Motion compensation: Evaluating the quality of a motion compensated reconstruction is challenging due to the absence of the motion-free ground truth data. Assuming that the 2D in-plane patches from the original 3D stacks have no motion artifacts, reconstructed patches are evaluated using these motion-free 2D patches as ground truth. The average peak signal-to-noise ratio (PSNR) is calculated for all the patches of each subject. The baseline represents the quality of patches from non-native slice orientations, which is comparable to using a single motion corrupted stack for diagnostics with arbitrary cutting planes. The baseline has low PSNR values due to the motion artifacts between the input stacks. These values increase during the reconstruction iterations as a result of reducing the motion artifacts of the segmented placenta, see Fig. 6.

Fig. 6.
figure 6

A comparisons between the 3D reconstructed placenta using superpixel-based PVR reconstructions [3] with initial superpixel size 20x20 pixels and a baseline using directly 2D slices from the input stacks for multi-planar examination. (stacks with high motion artifacts were excluded)

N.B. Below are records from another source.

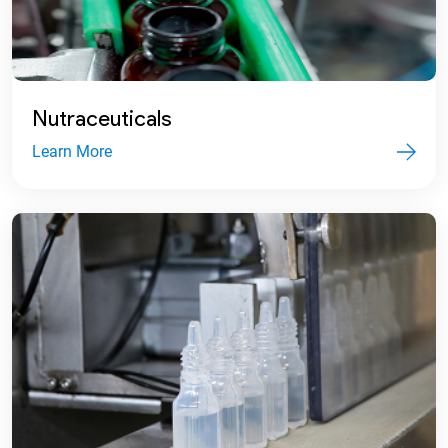
Nutraceuticals
Learn More
2008
Accorded Two-Star Export House status
and received Certificate of Recognition.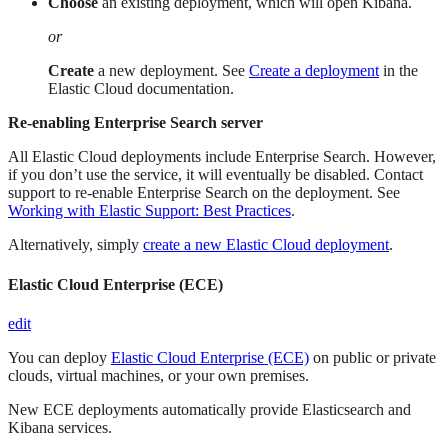
Choose
an existing deployment, which will open Kibana.
or
Create
a new deployment. See
Create a deployment
in the
Elastic Cloud documentation.
Re-enabling Enterprise Search server
All Elastic Cloud deployments include Enterprise Search. However,
if you don’t use the service, it will eventually be disabled. Contact
support to re-enable Enterprise Search on the deployment. See
Working with Elastic Support: Best Practices
.
Alternatively, simply
create a new Elastic Cloud deployment
.
Elastic Cloud Enterprise (ECE)
edit
You can deploy
Elastic Cloud Enterprise (ECE)
on public or private
clouds, virtual machines, or your own premises.
New ECE deployments automatically provide Elasticsearch and
Kibana services.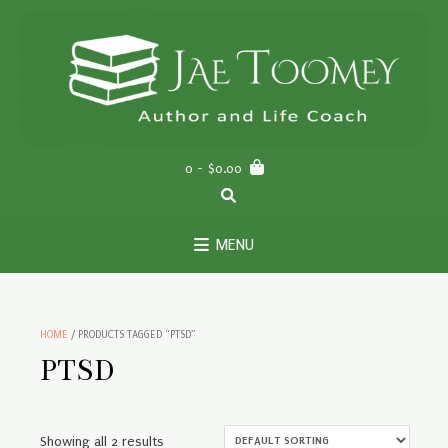
Skip
to
content
0
- $0.00
MENU
HOME
/ PRODUCTS TAGGED “PTSD”
PTSD
Showing all 2 results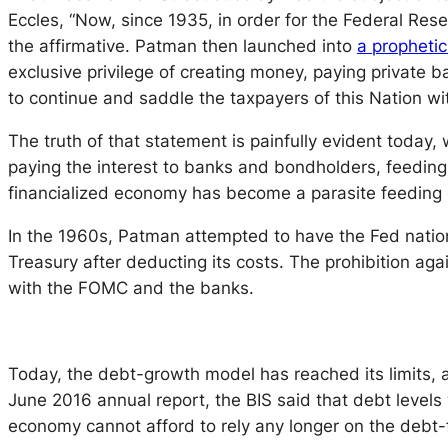
Eccles, “Now, since 1935, in order for the Federal Res
the affirmative. Patman then launched into
a propheti
exclusive privilege of creating money, paying private ba
to continue and saddle the taxpayers of this Nation wit
The truth of that statement is painfully evident today,
paying the interest to banks and bondholders, feedi
financialized economy has become a parasite feeding o
In the 1960s, Patman attempted to have the Fed national
Treasury after deducting its costs. The prohibition aga
with the FOMC and the banks.
Today, the debt-growth model has reached its limits, a
June 2016 annual report, the BIS said that debt levels
economy cannot afford to rely any longer on the debt-f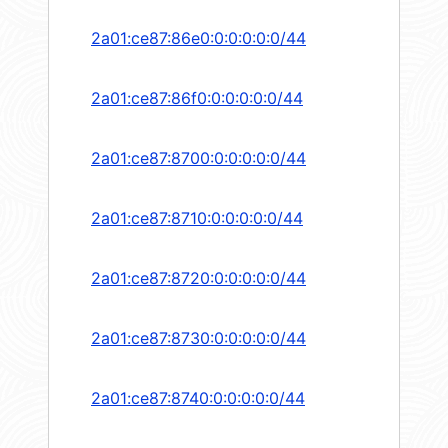
2a01:ce87:86e0:0:0:0:0:0/44
2a01:ce87:86f0:0:0:0:0:0/44
2a01:ce87:8700:0:0:0:0:0/44
2a01:ce87:8710:0:0:0:0:0/44
2a01:ce87:8720:0:0:0:0:0/44
2a01:ce87:8730:0:0:0:0:0/44
2a01:ce87:8740:0:0:0:0:0/44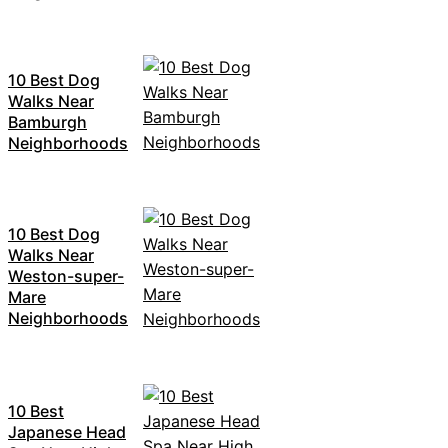
10 Best Dog
Walks Near
Bamburgh
Neighborhoods
10 Best Dog
Walks Near
Weston-super-
Mare
Neighborhoods
10 Best
Japanese Head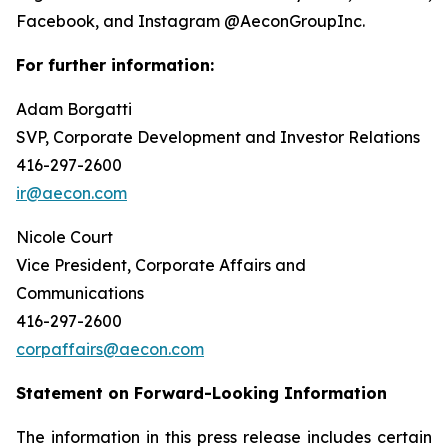
Facebook, and Instagram @AeconGroupInc.
For further information:
Adam Borgatti
SVP, Corporate Development and Investor Relations
416-297-2600
ir@aecon.com
Nicole Court
Vice President, Corporate Affairs and
Communications
416-297-2600
corpaffairs@aecon.com
Statement on Forward-Looking Information
The information in this press release includes certain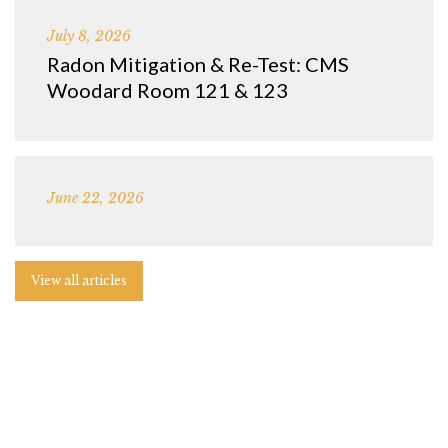
July 8, 2026
Radon Mitigation & Re-Test: CMS
Woodard Room 121 & 123
June 22, 2026
View all articles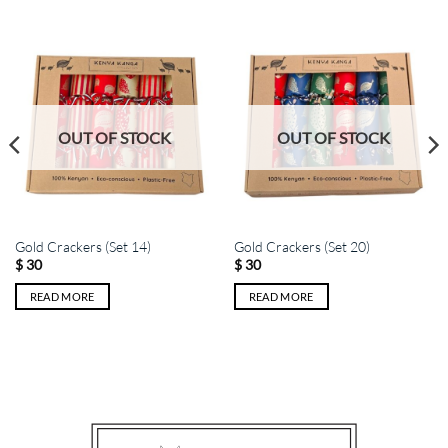
OUT OF STOCK
OUT OF STOCK
Gold Crackers (Set 14)
Gold Crackers (Set 20)
$
30
$
30
READ MORE
READ MORE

4 Discussion and Conclusion

We present a fully automatic segmentation framework for the human placenta from motion corrupted fetal MRI scans. We perform rigorous experiments on two different testing datasets in order to evaluate thoroughly the presented segmentation approach, which is based on a 3D deep multi-scale convolutional neural network combined with conditional random field segmentation refinement. Our experiments show that this framework can tackle motion artifacts by achieving segmentation accuracy of \(71.95\,\%\) for healthy fetuses. It is also capable of segmenting the placenta from dissimilar data by achieving segmentation accuracy of \(66.89\,\%\) for a cohort mixed with cases of intrauterine fetal growth restriction from different scanners. Moreover, we extend our framework scope to real clinical applications by compensating motion artifacts using slice to volume registration techniques, as well as providing a novel standardized view into the placental structures using skeleton extraction and curved planar reformation. In future work we will investigate the potential use of the standardized placenta views for image-based classification and automatic detection of abnormalities.